Le Géorgien le plus connu de cette époque est le maître de l’URSS : Joseph Djougachvili, dit Staline. Sous sa férule et celle de ses successeurs, impossible de parler de nation. Mais avec la perestroïka dans les années 80, les ambitions reviennent. Dès novembre 1988, des manifestations populaires revendiquent un État libre. La plus importante, en avril 1989, est réprimée dans le sang par l’Armée rouge, avec vingt morts environ et des dizaines de blessés. La raison de ces mobilisations ? Les tentatives de Moscou de détacher l’Abkhazie et l’Ossétie du nord de la Géorgie. Si bien qu’en 1991, le pays prend son indépendance avec une forme d’hostilité sourde pour la Russie.

Un président démocratiquement élu, Zviad Gamsakhourdia, accède au pouvoir. Mais les anciens du Parti communiste soviétique organisent un coup d’État et placent bientôt à leur tête l’ancien ministre des Affaires étrangères de Gorbatchev, devenu proche de Boris Eltsine, Edouard Chevardnadze. Le pays bascule dans la guerre civile. Puis retrouve le calme sous le régime autoritaire de Chevardnadze. Ce dernier est renversé par une révolution pacifique le 22 novembre 2003. Commence une ère démocratique, mais les problèmes ne sont pas pour autant finis. 

Avant l'Ukraine, Poutine avait sévi en Géorgie

Pour la Russie, en effet, le pays doit demeurer dans sa sphère d’influence. Or, la Géorgie se rapproche de l’Europe et du monde occidental. Poutine décide donc de l’affaiblir en relançant la guerre interne et en détachant les provinces russophones. Un processus proche de ce qui s’est passé en Ukraine, plus tard, en 2014. Mais en 2008, la Géorgie est une première : milices pro-russes dans ces régions ; envoi de troupes… La guerre éclate. Le président français, Nicolas Sarkozy, intervient rapidement et facilite la fin des hostilités par une médiation qui avalise les positions russes.

Depuis, la tension n’est que faiblement retombée. Et elle est revenue avec l’élection d’une majorité au parlement qui cherche à éviter toute confrontation avec la Russie. Selon la présidente du pays, élue en 2018, Salomé Zourabichvili, la Russie n’a qu’un but : briser les relations de cette jeune démocratie avec l’Europe.
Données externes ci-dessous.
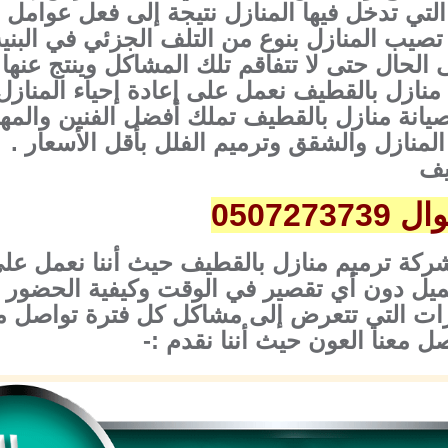
 التي تدخل فيها المنازل نتيجة إلى فعل عوامل 
 تصيب المنازل بنوع من التلف الجزئي في البنية
الحال حتى لا تتفاقم تلك المشاكل وينتج عنها 
نازل بالقطيف نعمل على إعادة إحياء المنازل
انة منازل بالقطيف تملك أفضل الفنين والمه
المنازل والشقق وترميم الفلل بأقل الأسعار .
يف
050727
كة ترميم منازل بالقطيف حيث أننا نعمل على 
عميل دون أي تقصير في الوقت وكيفية الحضور
ات التي تتعرض إلى مشاكل كل فترة تواصل م
معنا العون حيث أننا نقدم :-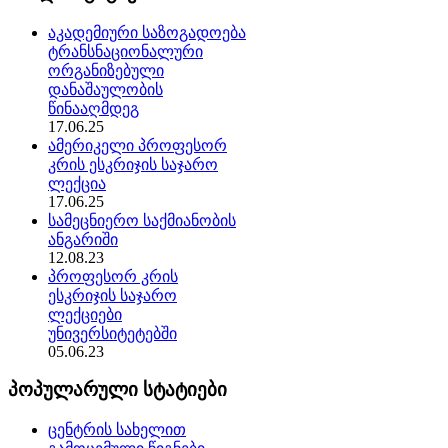
აკადემიური საზოგადოება
ტრანსნაციონალური
ორგანიზებული
დანაშაულობის
წინააღმდეგ
17.06.25
ამერიკელი პროფესორ
კრის ესკრიჯის საჯარო
ლექცია
17.06.25
სამეცნიერო საქმიანობის
ანგარიში
12.08.23
პროფესორ კრის
ესკრიჯის საჯარო
ლექციები
უნივერსიტეტებში
05.06.23
პოპულარული სტატიები
ცენტრის სახელით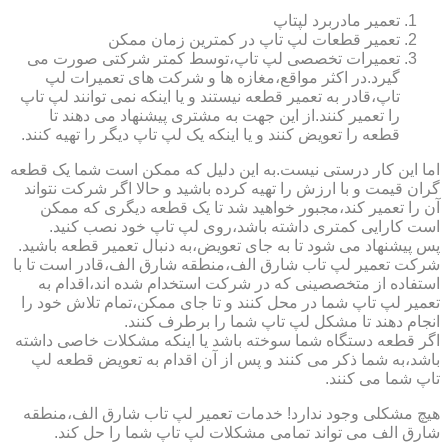
تعمیر مادربرد لپتاپ
تعمیر قطعات لپ تاپ در کمترین زمان ممکن
تعمیرات تخصصی لپ تاپ،توسط کمتر شرکتی صورت می
گیرد.در اکثر مواقع،مغازه ها و شرکت های تعمیرات لپ
تاپ،قادر به تعمیر قطعه نیستند و یا اینکه نمی توانند لپ تاپ
را تعمیر کنند.از این جهت به مشتری پیشنهاد می دهند تا
قطعه را تعویض کنند و یا اینکه یک لپ تاپ دیگر را تهیه کنند.
اما این کار درستی نیست.به این دلیل که ممکن است شما یک قطعه
گران قیمت و با ارزش را تهیه کرده باشید و حالا اگر شرکت نتواند
آن را تعمیر کند،مجبور خواهید شد تا یک قطعه دیگری که ممکن
است کارایی کمتری داشته باشد،روی لپ تاپ خود نصب کنید.
پس پیشنهاد می شود تا به جای تعویض،به دنبال تعمیر قطعه باشید.
شرکت تعمیر لپ تاب شارق الف،منطقه شارق الف،قادر است تا با
استفاده از متخصصینی که در شرکت استخدام شده اند،اقدام به
تعمیر لپ تاپ شما در محل کنند و تا جای ممکن،تمام تلاش خود را
انجام دهند تا مشکل لپ تاپ شما را برطرف کنند.
اگر قطعه دستگاه شما سوخته باشد یا اینکه مشکلات خاصی داشته
باشد،به شما ذکر می کنند و پس از آن اقدام به تعویض قطعه لپ
تاپ شما می کنند.
هیچ مشکلی وجود ندارد! خدمات تعمیر لپ تاب شارق الف،منطقه
شارق الف می تواند تمامی مشکلات لپ تاپ شما را حل کند.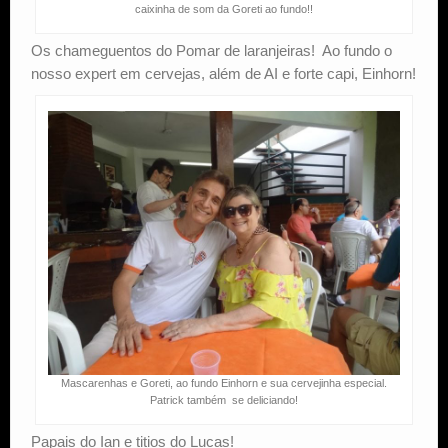
caixinha de som da Goreti ao fundo!!
Os chameguentos do Pomar de laranjeiras! Ao fundo o
nosso expert em cervejas, além de AI e forte capi, Einhorn!
Mascarenhas e Goreti, ao fundo Einhorn e sua cervejinha especial.
Patrick também se deliciando!
Papais do Ian e titios do Lucas!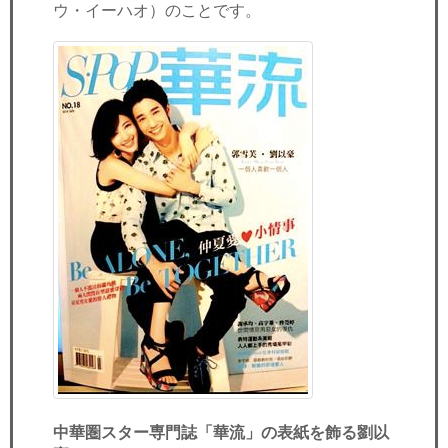
ウ・イーハオ）のことです。
中華圏スター専門誌「華流」の表紙を飾る劉以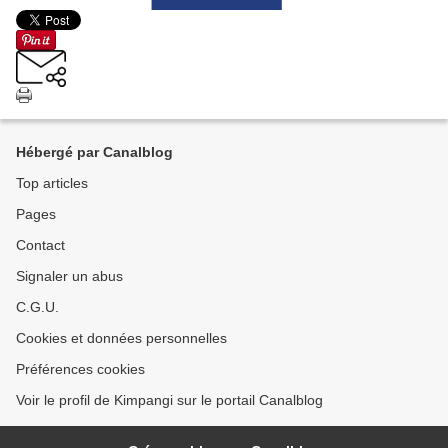
Hébergé par Canalblog
Top articles
Pages
Contact
Signaler un abus
C.G.U.
Cookies et données personnelles
Préférences cookies
Voir le profil de Kimpangi sur le portail Canalblog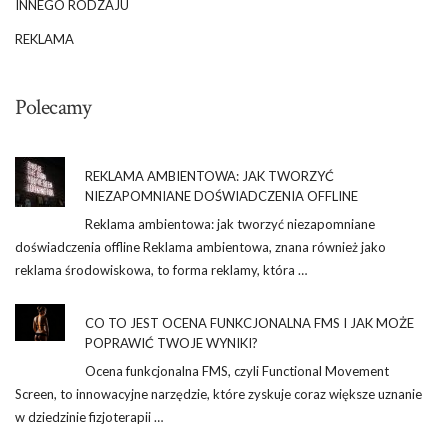
INNEGO RODZAJU
REKLAMA
Polecamy
REKLAMA AMBIENTOWA: JAK TWORZYĆ
NIEZAPOMNIANE DOŚWIADCZENIA OFFLINE
Reklama ambientowa: jak tworzyć niezapomniane
doświadczenia offline Reklama ambientowa, znana również jako
reklama środowiskowa, to forma reklamy, która …
CO TO JEST OCENA FUNKCJONALNA FMS I JAK MOŻE
POPRAWIĆ TWOJE WYNIKI?
Ocena funkcjonalna FMS, czyli Functional Movement
Screen, to innowacyjne narzędzie, które zyskuje coraz większe uznanie
w dziedzinie fizjoterapii …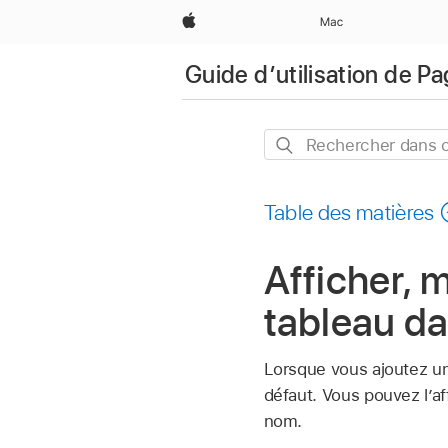
Apple
Mac
Guide d’utilisation de P
Rechercher
dans
ce
Table des matières
guide
Afficher, 
tableau d
Lorsque vous ajoutez un
défaut. Vous pouvez l’a
nom.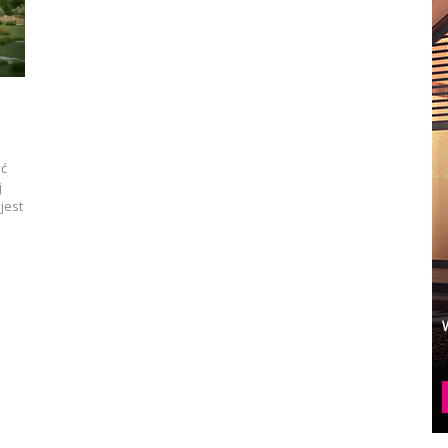
ać
j
jest
…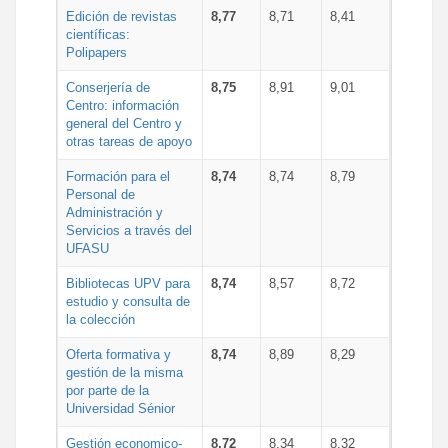
Edición de revistas
8,77
8,71
8,41
científicas:
Polipapers
Conserjería de
8,75
8,91
9,01
Centro: información
general del Centro y
otras tareas de apoyo
Formación para el
8,74
8,74
8,79
Personal de
Administración y
Servicios a través del
UFASU
Bibliotecas UPV para
8,74
8,57
8,72
estudio y consulta de
la colección
Oferta formativa y
8,74
8,89
8,29
gestión de la misma
por parte de la
Universidad Sénior
Gestión economico-
8,72
8,34
8,32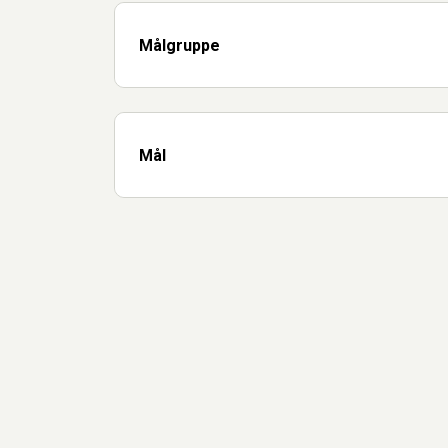
Målgruppe
Mål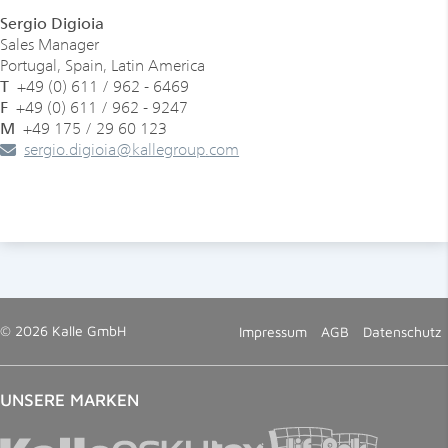
Sergio Digioia
Sales Manager
Portugal, Spain, Latin America
T
+49 (0) 611 / 962 - 6469
F
+49 (0) 611 / 962 - 9247
M
+49 175 / 29 60 123
sergio.digioia
@
kallegroup
.
com
© 2026 Kalle GmbH
Impressum
AGB
Datenschutz
UNSERE MARKEN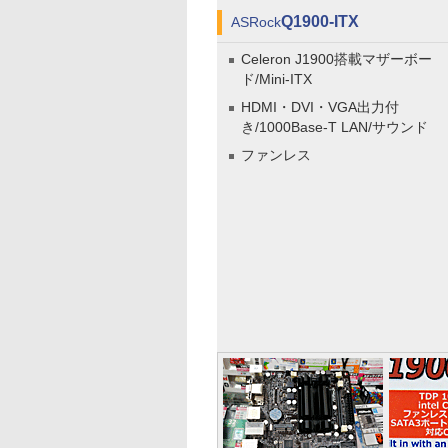
Q1900-ITX
ASRock
Celeron J1900搭載マザーボー
ド/Mini-ITX
HDMI・DVI・VGA出力付
き/1000Base-T LAN/サウンド
ファンレス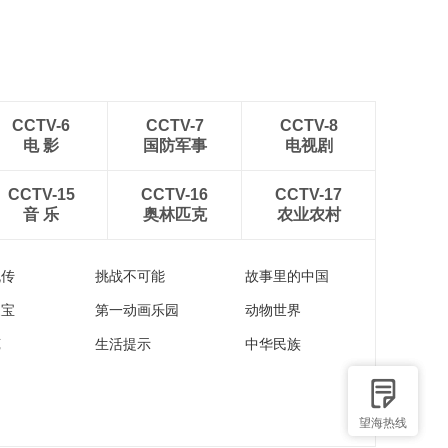
稻田
CCTV-6
CCTV-7
CCTV-8
电 影
国防军事
电视剧
CCTV-15
CCTV-16
CCTV-17
音 乐
奥林匹克
农业农村
流传
挑战不可能
故事里的中国
家宝
第一动画乐园
动物世界
苑
生活提示
中华民族
望海热线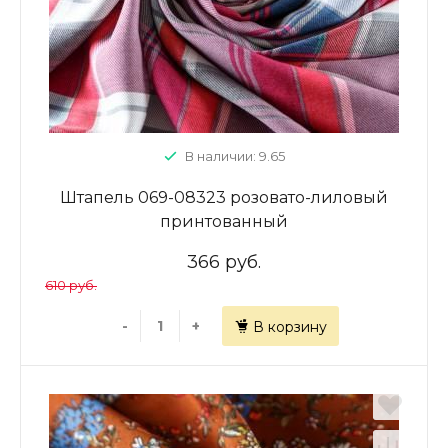
В наличии: 9.65
Штапель 069-08323 розовато-лиловый
принтованный
366 руб.
610 руб.
-
+
В корзину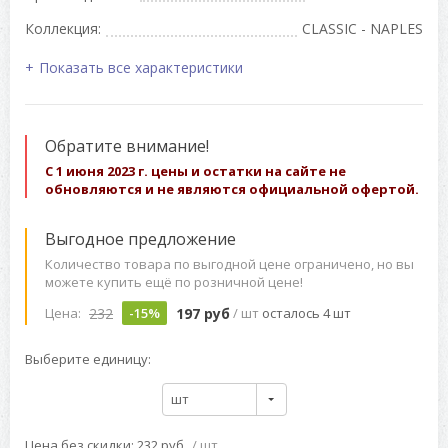
Коллекция:
CLASSIC - NAPLES
Показать все характеристики
Обратите внимание!
С 1 июня 2023 г. цены и остатки на сайте не
обновляются и не являются официальной офертой.
Выгодное предложение
Количество товара по выгодной цене ограничено, но вы
можете купить ещё по розничной цене!
232
197 руб
Цена:
-15%
/ шт
осталось 4 шт
Выберите единицу:
шт
Цена без скидки: 232 руб
/ шт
D’où le projet de loi contre les financements étrangers pour faire taire les pro-occidentaux. Une méthode déjà testée à Moscou.

Aujourd’hui comme depuis des millénaires, les Géorgiens tentent d’échapper aux visées hégémoniques de leurs voisins et de construire leur propre destinée. Leur courage peut changer l’histoire.